In the meantime, Hawks Nest is a very beautiful and relaxing place. Almost all of the boats here are big sport fishing craft, some of them for charter and others being looked after by hired crew while the owners fly in once in a while to fish. The resort has its own 5,000 foot runway with several planes belonging to current guests parked alongside. The swimming pool and beach with palms and hammocks looks straight out of a brochure. There are bicycles everywhere for transportation, kayaks, and a laundry where Annie spent much time today. There is free wireless and an "honor bar" at the restaurant.
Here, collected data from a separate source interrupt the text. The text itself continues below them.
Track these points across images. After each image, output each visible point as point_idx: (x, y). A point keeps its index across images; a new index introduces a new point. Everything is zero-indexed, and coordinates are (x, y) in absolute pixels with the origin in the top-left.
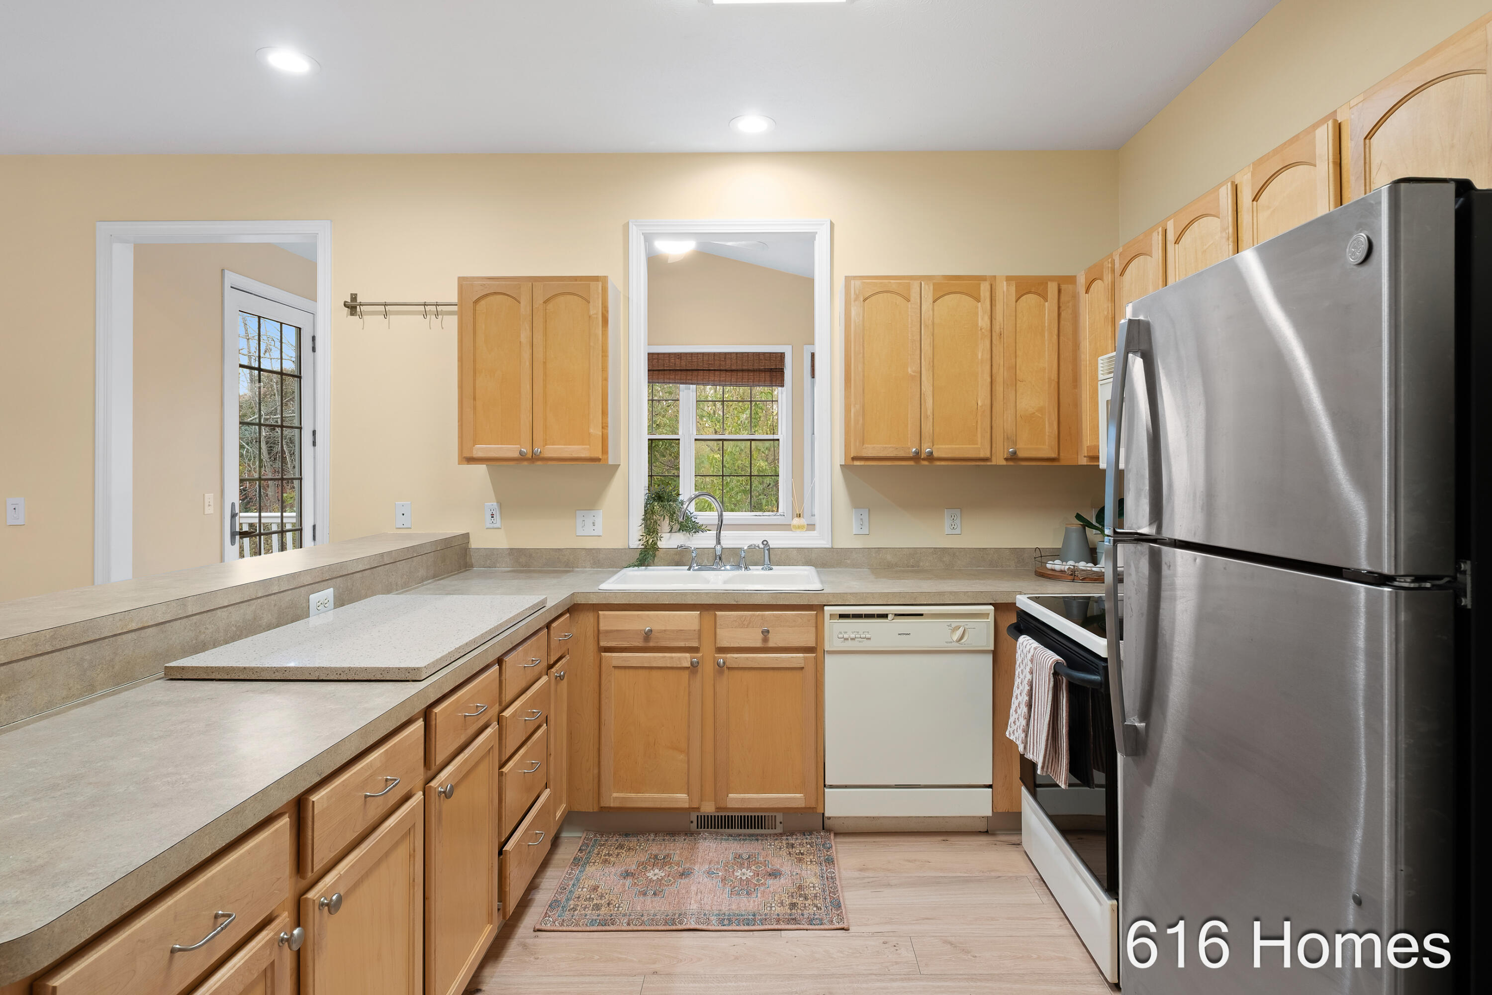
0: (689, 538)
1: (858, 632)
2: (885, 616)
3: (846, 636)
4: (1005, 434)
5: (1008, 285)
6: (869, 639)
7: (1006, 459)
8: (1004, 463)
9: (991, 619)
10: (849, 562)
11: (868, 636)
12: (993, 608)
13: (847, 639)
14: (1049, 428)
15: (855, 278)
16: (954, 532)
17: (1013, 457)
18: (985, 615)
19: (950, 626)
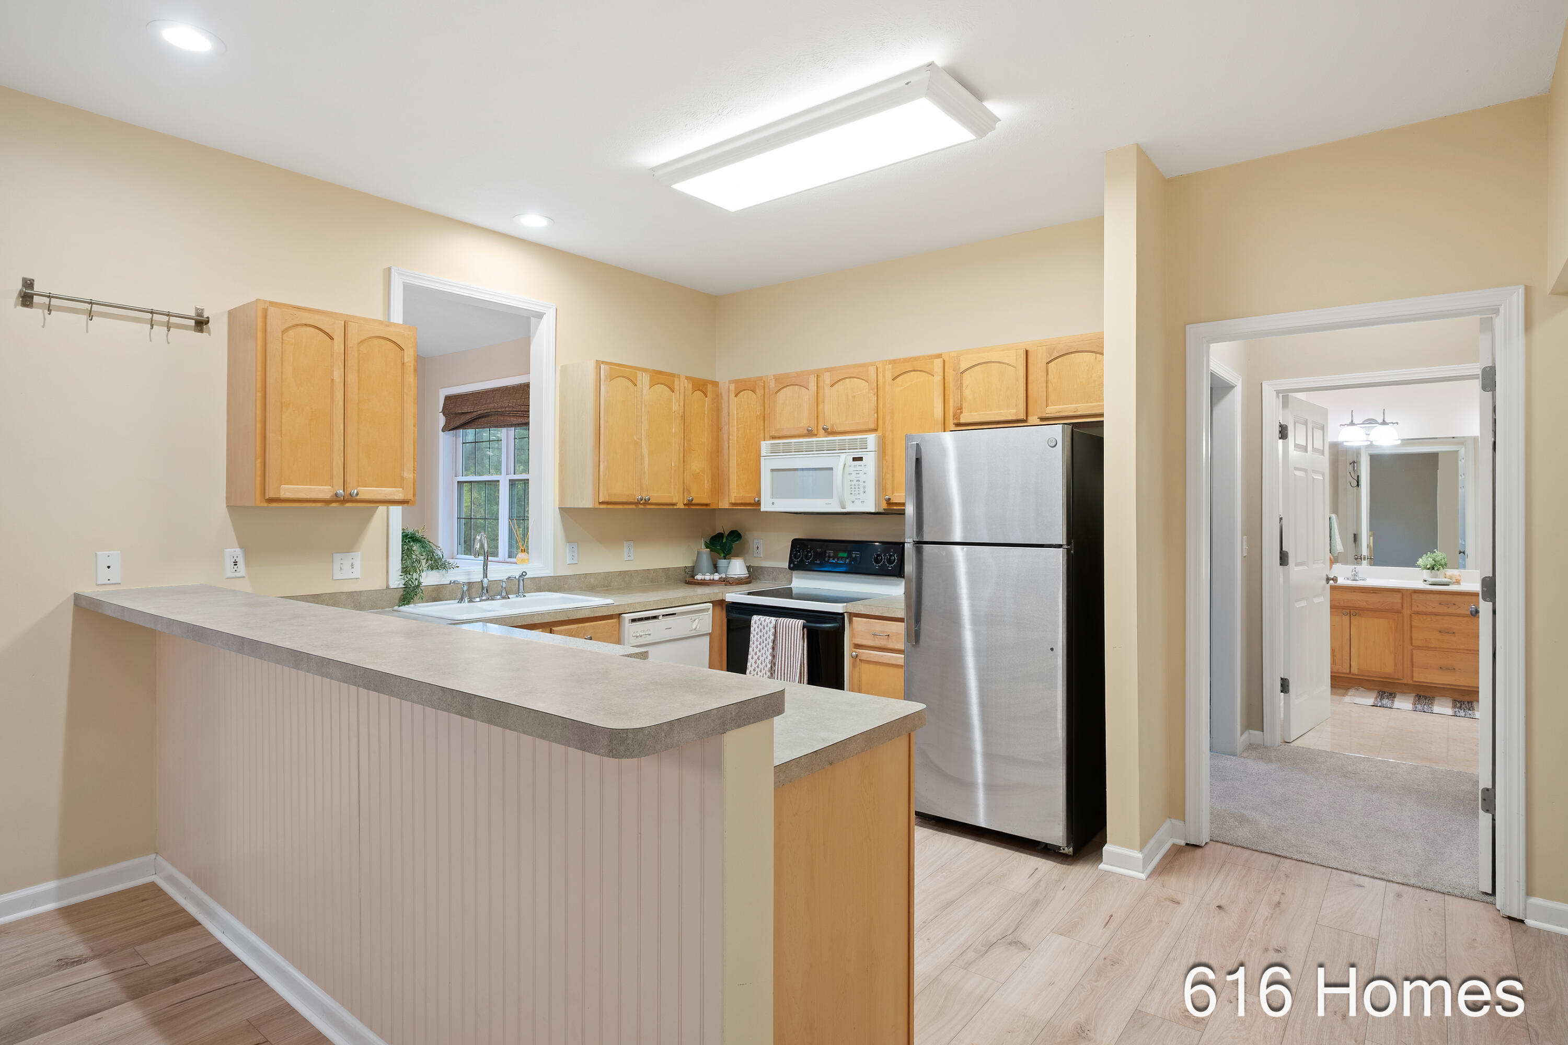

Although this is our first marina since Nassau, I think it's one of the nicest we've seen in quite a while.
Annie says: The few sentences above don't quite catch all the drama of the event. There is no mention of the alarms, the shroud stays, the whisker pole and the runaway autopilot. This is a story best told over a couple of cold beers. Anyway we did survive (including the boat) and hopefully will never have to live through that experience again. As usual, Laura was an absolute angel of a trooper the entire time.
Tuesday, May 2, - New Bight, Cat Island
Although the shaft thankfully wasn't leaking, a rather insistent knocking told us that we don't yet have the engine aligned properly. Once we got around the shoals we were able to sail towards New Bight, just a few miles north. Hoping to change our luck, I put out the trolling line with the spoon and quickly had a hit--an 18 inch Spanish Mackerel, which ended up safely in our refrigerator and eventually on the dinner table. Later there was a huge tug on the line, which turned out to be a three foot Great Barracuda, which we were glad to get off the line. But our biggest catch of the day came after we anchored and returned from a pleasant walk on the beach. Don from Warrior, a sport fishing boat anchored nearby (our only neighbor), called on the radio to say that they had more dolphin in their freezer than they needed...would we like some? Ten minutes later we were enjoying a hour's visit with Don and Sue, who have cruised and fished far and wide in the Bahamas. Before we left they had given us not just the frozen fish, but also two "Triple-D" dolphin lures, some new paperbacks and magazines to read, and loaned us the excellent BBC/Nature series "Blue Oceans" on VHS tape.
Today we dinghied ashore and looked at the ruins of the Armbrister Plantation home dating to 1760 right off the beach, then walked twenty minutes to the top of Mt. Alverna, the highest point in the Bahamas. Summit! This hill is home to Cat Island's most famous attraction, the Hermitage, a miniature replica of a Franciscan monastery. One man, Father Jerome, built all of this as measure of his devotion and a place to spend his retirement as a hermit: the sorrowful "Stations of the Cross" as you climb the hill, a tiny chapel for his devotionals, a bell tower, an outdoor shower, a small room with a bunk. What a peaceful, grand, and yet very humble place! Laura and I followed a trail nearby to a small cave that must have been a favorite hideout for the local inhabitants over the past few hundred years.
I adjusted the engine mounts and changed the oil this afternoon (526 hours), so we were in theory ready to move to a new spot tomorrow. However, Don and Sue on Warrior invited us to go out fishing with them on their boat and we're all quite excited about doing that instead. Got an e-mail from Clarence saying that Third Angel was safely in Luperon, so that was good news as well.
Wednesday, May 3 - New Bight, Cat Island
We learned a lot about fishing and had a lot of fun thanks to the generosity of these fine folks from South Dakota.